Instructions to follow:
All of the data goes into your copy exactly as written. Images do not.

Source data:
----

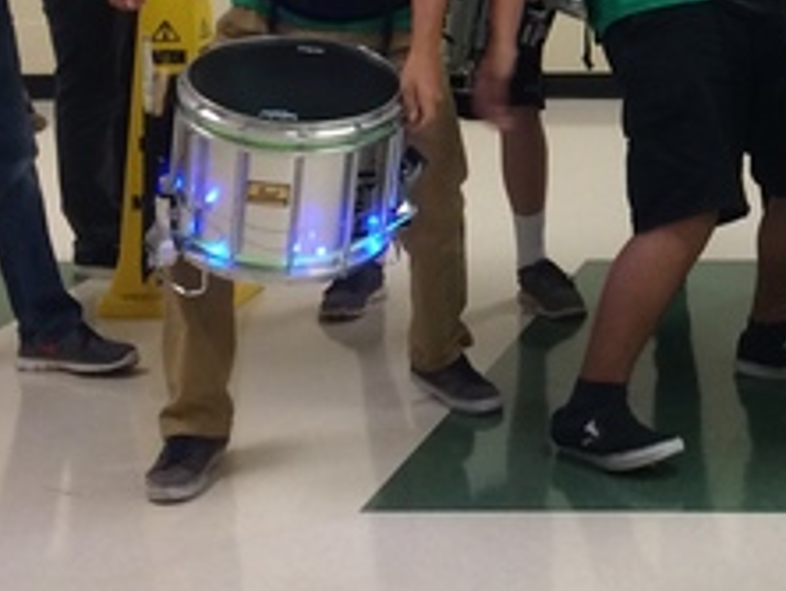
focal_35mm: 94
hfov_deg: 19.3
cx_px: 1006
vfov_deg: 15.3
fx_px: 2137
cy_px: -92
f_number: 2.2
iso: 100
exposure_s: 1/30
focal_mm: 4.15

----

Task result:
focal_35mm: 94
hfov_deg: 19.3
cx_px: 1006
vfov_deg: 15.3
fx_px: 2137
cy_px: -92
f_number: 2.2
iso: 100
exposure_s: 1/30
focal_mm: 4.15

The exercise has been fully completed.